Perusahaan BUMN PT Indonesia Asahan Aluminium (Persero) sebagai perusahaan induk BUMN industri pertambangan telah menyepakati pokok-pokok perjanjian divestasi saham 51 persen PT Freeport Indonesia. Nilainya sekitar 3,85 miliar dollar AS atau lebih kurang Rp 55 triliun dengan nilai tukar Rp 14.300 per dollar AS.
Kesepakatan itu masih berupa pokok-pokok perjanjian (head of agreement/HoA) dengan Freeport McMoran, induk perusahaan PT Freeport Indonesia (PT FI). Memang, eksekusi kepemilikan saham sebesar 51 persen itu memang masih membutuhkan waktu. Untuk membereskan dokumen turunan dari HoA saja setidaknya perlu waktu dua bulan.

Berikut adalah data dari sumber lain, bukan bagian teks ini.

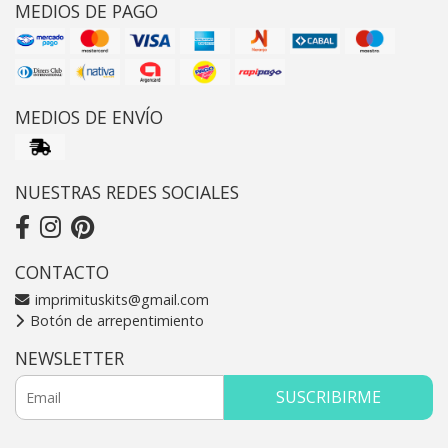
MEDIOS DE PAGO
MEDIOS DE ENVÍO
NUESTRAS REDES SOCIALES
CONTACTO
imprimituskits@gmail.com
Botón de arrepentimiento
NEWSLETTER
SUSCRIBIRME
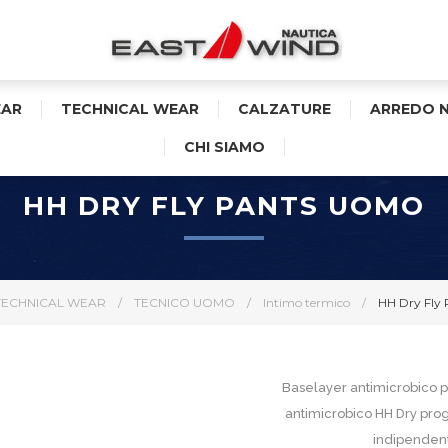
AR
TECHNICAL WEAR
CALZATURE
ARREDO 
CHI SIAMO
HH DRY FLY PANTS UOMO
TECHNICAL WEAR
/
TECNICO UOMO
/
Intimo termico
/
HH Dry Fly
Baselayer antimicrobico p
antimicrobico HH Dry prog
indipendent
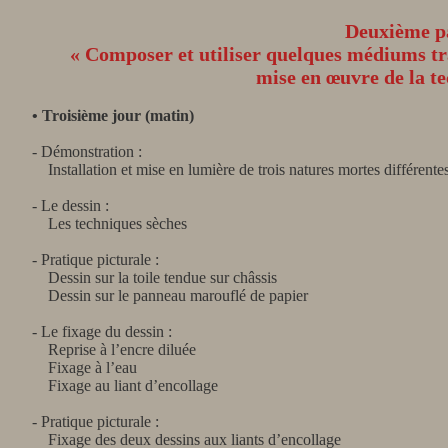
Deuxième pa
« Composer et utiliser quelques médiums trad
mise en œuvre de la t
• Troisième jour (matin)
- Démonstration :
Installation et mise en lumière de trois natures mortes différente
- Le dessin :
Les techniques sèches
- Pratique picturale :
Dessin sur la toile tendue sur châssis
Dessin sur le panneau marouflé de papier
- Le fixage du dessin :
Reprise à l’encre diluée
Fixage à l’eau
Fixage au liant d’encollage
- Pratique picturale :
Fixage des deux dessins aux liants d’encollage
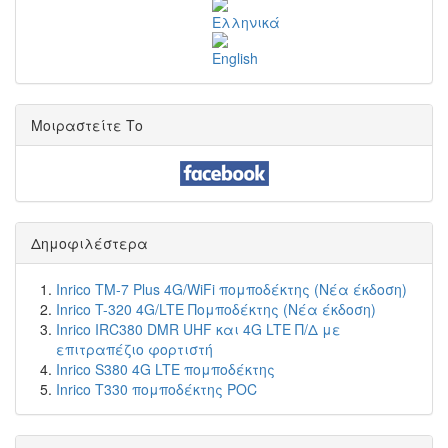
Μοιραστείτε Το
Δημοφιλέστερα
Inrico TM-7 Plus 4G/WiFi πομποδέκτης (Νέα έκδοση)
Inrico T-320 4G/LTE Πομποδέκτης (Νέα έκδοση)
Inrico IRC380 DMR UHF και 4G LTE Π/Δ με
επιτραπέζιο φορτιστή
Inrico S380 4G LTE πομποδέκτης
Inrico T330 πομποδέκτης POC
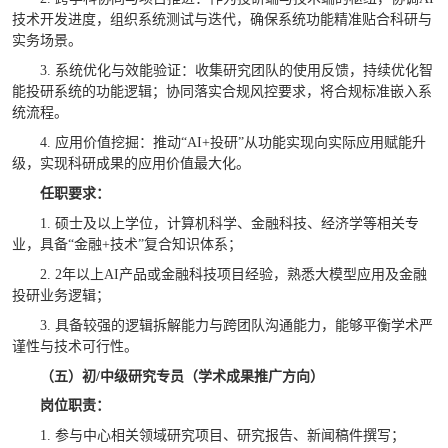
技术开发进度，组织系统测试与迭代，确保系统功能精准贴合科研与
实务场景。
3.
系统优化与效能验证：收集研究团队的使用反馈，持续优化智
能投研系统的功能逻辑；协同落实合规风控要求，将合规标准嵌入系
统流程。
4.
应用价值挖掘：推动“
AI+
投研”从功能实现向实际应用赋能升
级，实现科研成果的应用价值最大化。
任职要求：
1.
硕士及以上学位，计算机科学、金融科技、经济学等相关专
业，具备“金融+技术”复合知识体系；
2.
2
年以上
AI
产品或金融科技项目经验，熟悉大模型应用及金融
投研业务逻辑；
3.
具备较强的逻辑拆解能力与跨团队沟通能力，能够平衡学术严
谨性与技术可行性。
（五）初
/
中级研究专员（学术成果推广方向）
岗位职责：
1.
参与中心相关领域研究项目、研究报告、新闻稿件撰写；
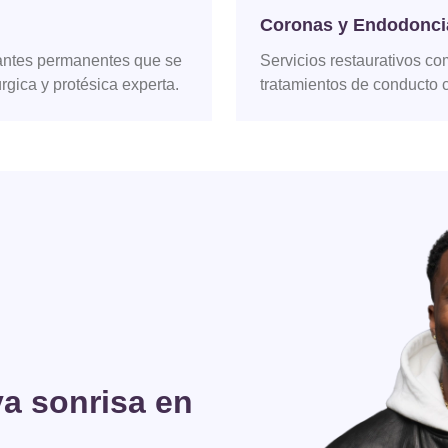
Coronas y Endodonci
lantes permanentes que se
Servicios restaurativos c
rgica y protésica experta.
tratamientos de conducto 
va sonrisa en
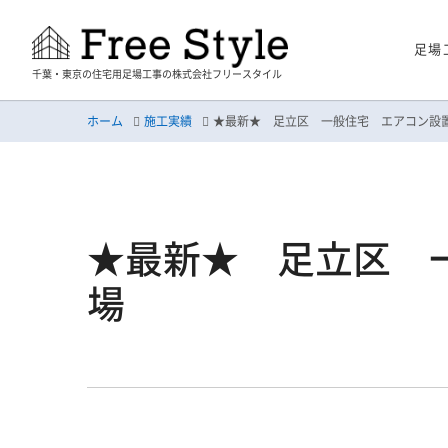
足場
千葉・東京の住宅用足場工事の株式会社フリースタイル
ホーム
施工実績
★最新★ 足立区 一般住宅 エアコン設
★最新★ 足立区 
場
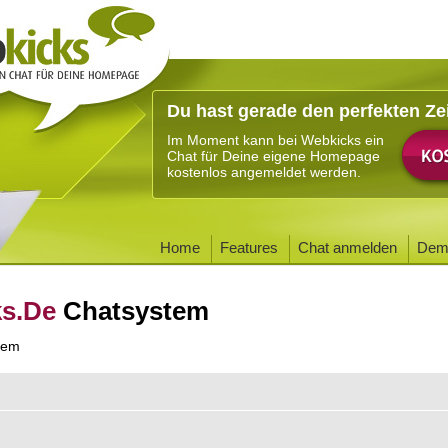
Du hast gerade den perfekten Ze
Im Moment kann bei Webkicks ein
Chat für Deine eigene Homepage
kostenlos angemeldet werden.
Home
Features
Chat anmelden
Dem
ks.De
Chatsystem
tem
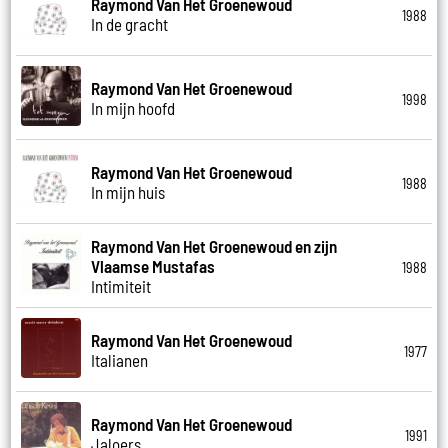
Raymond Van Het Groenewoud
1988
In de gracht
Raymond Van Het Groenewoud
1998
In mijn hoofd
Raymond Van Het Groenewoud
1988
In mijn huis
Raymond Van Het Groenewoud en zijn
Vlaamse Mustafas
1988
Intimiteit
Raymond Van Het Groenewoud
1977
Italianen
Raymond Van Het Groenewoud
1991
Jaloers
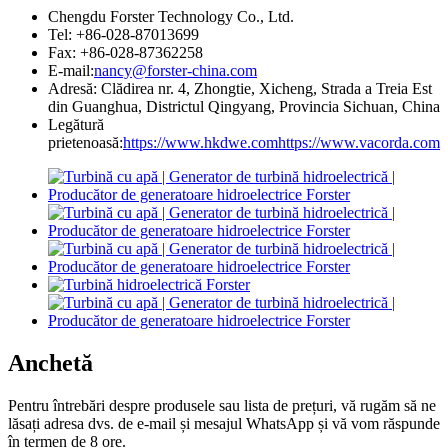
Chengdu Forster Technology Co., Ltd.
Tel: +86-028-87013699
Fax: +86-028-87362258
E-mail:
nancy@forster-china.com
Adresă: Clădirea nr. 4, Zhongtie, Xicheng, Strada a Treia Est
din Guanghua, Districtul Qingyang, Provincia Sichuan, China
Legătură
prietenoasă:
https://www.hkdwe.com
https://www.vacorda.com
Anchetă
Pentru întrebări despre produsele sau lista de prețuri, vă rugăm să ne
lăsați adresa dvs. de e-mail și mesajul WhatsApp și vă vom răspunde
în termen de 8 ore.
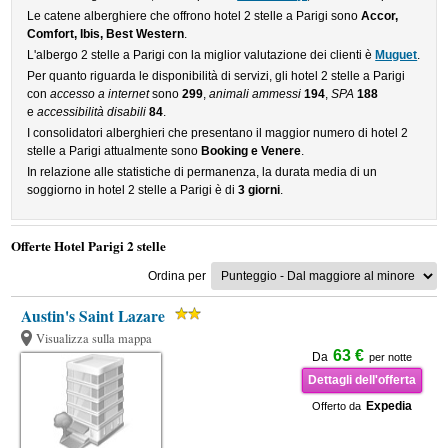
Le catene alberghiere che offrono hotel 2 stelle a Parigi sono
Accor,
Comfort, Ibis, Best Western
.
L'albergo 2 stelle a Parigi con la miglior valutazione dei clienti è
Muguet
.
Per quanto riguarda le disponibilità di servizi, gli hotel 2 stelle a Parigi
con
accesso a internet
sono
299
,
animali ammessi
194
,
SPA
188
e
accessibilità disabili
84
.
I consolidatori alberghieri che presentano il maggior numero di hotel 2
stelle a Parigi attualmente sono
Booking e Venere
.
In relazione alle statistiche di permanenza, la durata media di un
soggiorno in hotel 2 stelle a Parigi è di
3 giorni
.
Offerte Hotel Parigi 2 stelle
Ordina per
Austin's Saint Lazare
Visualizza sulla mappa
63 €
Da
per notte
Dettagli dell'offerta
Expedia
Offerto da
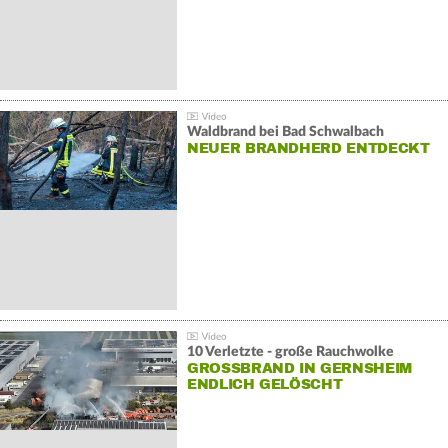
Waldbrand bei Bad Schwalbach
NEUER BRANDHERD ENTDECKT
10 Verletzte - große Rauchwolke
GROSSBRAND IN GERNSHEIM E
NDLICH GELÖSCHT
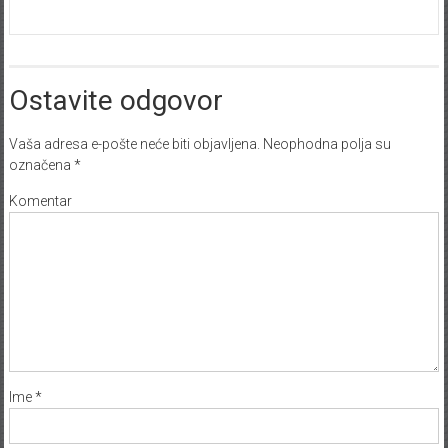
Ostavite odgovor
Vaša adresa e-pošte neće biti objavljena.
Neophodna polja su
označena
*
Komentar
Ime
*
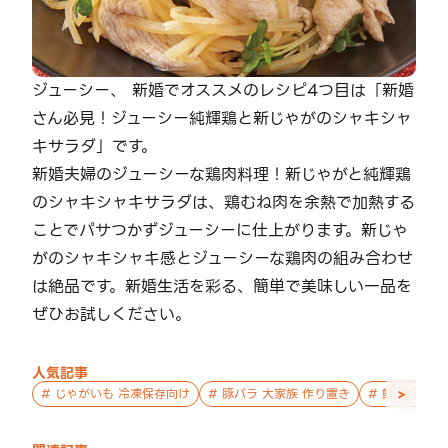
ジューシー、 新婚でオススメのレシピ4つ目は「新婚
さん必見！ジューシー純輝鶏と新じゃがのシャキシャ
キサラダ」です。
新婚夫婦のジューシーな鶏肉料理！新じゃがと純輝鶏
のシャキシャキサラダは、鶏むね肉を余熱で加熱する
ことでパサつかずジューシーに仕上がります。新じゃ
がのシャキシャキ感とジューシーな鶏肉の組み合わせ
は絶品です。新婚生活を彩る、簡単で美味しい一品を
ぜひお試しください。
人気記事
>
#
じゃがいも 冷凍保存向け
#
豚バラ 大家族 作り置き
#
鮭 親子 作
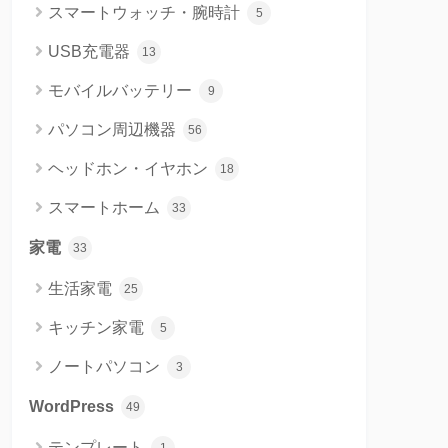
スマートウォッチ・腕時計
5
USB充電器
13
モバイルバッテリー
9
パソコン周辺機器
56
ヘッドホン・イヤホン
18
スマートホーム
33
家電
33
生活家電
25
キッチン家電
5
ノートパソコン
3
WordPress
49
テンプレート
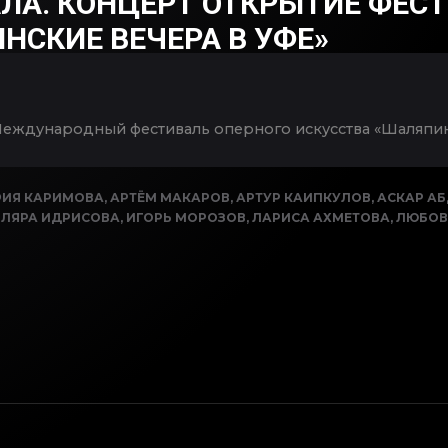
АЛА. КОНЦЕРТ ОТКРЫТИЕ ФЕС
НСКИЕ ВЕЧЕРА В УФЕ»
Международный фестиваль оперного искусства «Шаляпинс
ИЯ КАРИМОВА
,
АРТЁМ МАКАРОВ
,
АРТУР КАИПКУЛОВ
,
АСКАР А
ЛЯРА ИДРИСОВА
,
ИГОРЬ МОРОЗОВ
,
ЛАРИСА АХМЕТОВА
,
ЛЮБОВ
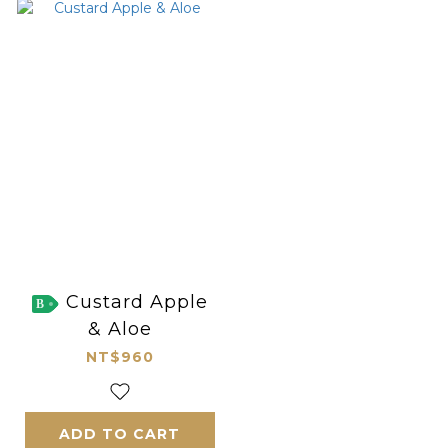
Custard Apple
B
& Aloe
NT$960
ADD TO CART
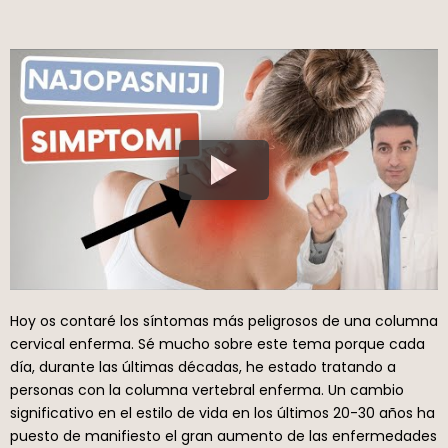
Hoy os contaré los síntomas más peligrosos de una columna
cervical enferma. Sé mucho sobre este tema porque cada
día, durante las últimas décadas, he estado tratando a
personas con la columna vertebral enferma. Un cambio
significativo en el estilo de vida en los últimos 20-30 años ha
puesto de manifiesto el gran aumento de las enfermedades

Akan tetapi, setidaknya kesepakatan itu terjadi setelah 50 tahun pemerintah Indonesia hanya menguasai presentase saham yang kecil, yaitu 9,36 persen. Ditambah lagi, upaya untuk menguasai saham dalam jumlah yang lebih besar terkesan masih kurang keras.
Padahal, setidaknya dalam kontrak karya (KK) tahun 1991, diatur bahwa PT FI harus melepas saham 51 persen kepada perusahaan Indonesia (Indonesian nationals) dalam 20 tahun sejak KK ditandatangani, yaitu tahun 2011.
Mengapa pemerintah Indonesia melalui perusahaan BUMN pada akhirnya perlu menguasai saham Freeport Indonesia? Jawaban atas pertanyaan itu tidak terlepas dari kebijakan pemerintahan Presiden Joko Widodo yang ingin menjalankan pemerintahan sesuai amanah konstitusi. Pasal 33 UUD 1945 jelas menyebutkan bahwa bumi, air, dan kekayaan alam yang terkandung di dalamnya dikuasai negara dan dipergunakan sebesar-besarnya untuk kemakmuran rakyat.
Sebagai negara di daerah tropis, Indonesia dikarunia kekayaan alam luar biasa. Di hutan belantara Papua, ternyata terkandung kekayaan emas dan tembaga. Selain emas dan tembaga, masih banyak tambang yang dikelola BUMN, seperti timah, bauksit, batu bara, dan nikel.
Sebagai gambaran, cadangan sumber daya mineral yang dikuasai perusahaan induk BUMN industri pertambangan diperkirakan senilai 470 miliar dollar AS atau sekitar Rp 6.700 triliun. Jika sumber daya mineral yang dihasilkan itu dapat diolah menjadi produk bernilai tambah, nilai tambahnya bisa mencapai lebih dari dua kali lipat atau 200 persen.
Artinya, hilirisasi produk pertambangan akan memberi kontribusi yang besar terhadap produk domestik bruto (PDB). Prinsip pengelolaan sumber daya alam atau sumber daya mineral adalah harus dimanfaatkan semaksimal mungkin untuk menghasilkan produk bernilai tambah. Dengan cara itu, akan memberi manfaat yang lebih besar bagi pertumbuhan ekonomi nasional dan kesejahteraan rakyat.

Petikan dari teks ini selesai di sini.